《 幼 き 頃 》
『 想い出は時空を超えて、幼き頃の我に出会わせてくれる 』
見上げると、青い空に白い雲、左手には、薄茶色の大地の上に緑の
草原が広がる。更に、山々も濃い緑の衣に身を包み、優しく微笑ん
でいる。右手には、眩しく銀色に輝く大海原が広がっている。其の
遥が向うで、神秘のオーラを、品のある美しき羊蹄山が放っている。
5号線を北上しながら、上も下も、右も左も、前も後ろも、自然界
が、この俺を包んでいる。我が五感、六感を刺激し、魂は止むなく
ロックンロールされる。

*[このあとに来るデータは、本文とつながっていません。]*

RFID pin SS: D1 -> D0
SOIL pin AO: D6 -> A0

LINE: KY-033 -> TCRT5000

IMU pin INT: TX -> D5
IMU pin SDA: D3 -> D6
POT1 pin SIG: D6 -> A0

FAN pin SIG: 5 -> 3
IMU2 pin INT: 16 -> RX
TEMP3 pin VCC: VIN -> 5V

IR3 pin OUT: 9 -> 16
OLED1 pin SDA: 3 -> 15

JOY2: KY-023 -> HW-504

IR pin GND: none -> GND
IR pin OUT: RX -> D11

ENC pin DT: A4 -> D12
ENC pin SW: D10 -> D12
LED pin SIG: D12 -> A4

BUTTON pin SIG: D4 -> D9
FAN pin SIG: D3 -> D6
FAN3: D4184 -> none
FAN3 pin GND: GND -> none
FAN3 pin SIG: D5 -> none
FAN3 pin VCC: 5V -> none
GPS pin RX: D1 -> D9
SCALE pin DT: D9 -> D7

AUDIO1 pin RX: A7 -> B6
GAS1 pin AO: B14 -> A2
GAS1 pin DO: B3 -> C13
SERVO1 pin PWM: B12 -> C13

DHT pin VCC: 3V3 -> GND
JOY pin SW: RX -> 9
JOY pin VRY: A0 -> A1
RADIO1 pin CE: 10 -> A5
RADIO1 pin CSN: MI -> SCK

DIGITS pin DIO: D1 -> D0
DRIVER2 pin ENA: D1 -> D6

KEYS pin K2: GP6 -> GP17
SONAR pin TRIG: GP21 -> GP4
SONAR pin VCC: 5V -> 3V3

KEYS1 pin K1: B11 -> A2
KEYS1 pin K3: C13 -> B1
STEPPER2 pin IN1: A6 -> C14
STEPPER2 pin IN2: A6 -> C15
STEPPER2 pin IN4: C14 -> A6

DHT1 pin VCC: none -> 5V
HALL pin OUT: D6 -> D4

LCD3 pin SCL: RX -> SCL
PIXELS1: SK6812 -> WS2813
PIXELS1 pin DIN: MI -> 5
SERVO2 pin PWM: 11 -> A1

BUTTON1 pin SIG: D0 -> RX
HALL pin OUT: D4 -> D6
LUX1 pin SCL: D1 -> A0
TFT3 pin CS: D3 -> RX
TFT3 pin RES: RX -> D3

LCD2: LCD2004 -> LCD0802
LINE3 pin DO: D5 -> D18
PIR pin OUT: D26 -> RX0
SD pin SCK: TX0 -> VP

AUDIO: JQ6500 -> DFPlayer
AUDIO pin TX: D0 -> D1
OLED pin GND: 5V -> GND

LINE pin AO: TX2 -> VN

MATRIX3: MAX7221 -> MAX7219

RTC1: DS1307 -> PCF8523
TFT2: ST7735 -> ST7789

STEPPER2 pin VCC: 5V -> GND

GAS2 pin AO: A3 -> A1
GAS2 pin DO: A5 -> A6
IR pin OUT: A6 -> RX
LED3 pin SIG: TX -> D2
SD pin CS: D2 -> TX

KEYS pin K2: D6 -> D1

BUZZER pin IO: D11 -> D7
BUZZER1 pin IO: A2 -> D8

そしてこの俺も、自然の一部である事を自
覚させられる。
海岸沿いを歩いていると、潮風が磯の香りを、俺のもとに運んでく
れる。其の香りは、忘れていた懐かしき想い出を、再び、今起きて
いるが如く、我が脳裏に写し出してくれる。
小学生になった許りのまだ小さい頃、俺の家族はある時期、葉山の
海を見渡せる、丘の上の素敵な一軒家に住んでいた。俺は夏になる
と、浮き袋を、小さな腕の脇の下に抱え、磯の匂いが香る湘南の海
へとよく出掛けて行った。俺は一日中、海と戯れ、海と遊んだ。
海の荒々しさも、其の優しさも……海に揉まれ、海を恐れ、海を楽
しみ、海に笑い、そして、涙した。
海は何時しか、俺にとっては欠かせない友となったのである。
あれからもう半世紀の時が過ぎ去ってしまったが、振り返ると人生
の処々で、海は行き詰まった俺を慰めてくれた。
また言い様のない悩みを抱えていた俺を、優しく包んでくれた。そ
して今も、海は俺にとって、欠かす事が出来ない友なのである……。
そんな想いを巡らしながら歩いていた俺は、八雲町から長万部に辿
り着いた。想い出が過去と現在を一つにし、時間と空間を越えて、
我が魂が解放された一日の様であった。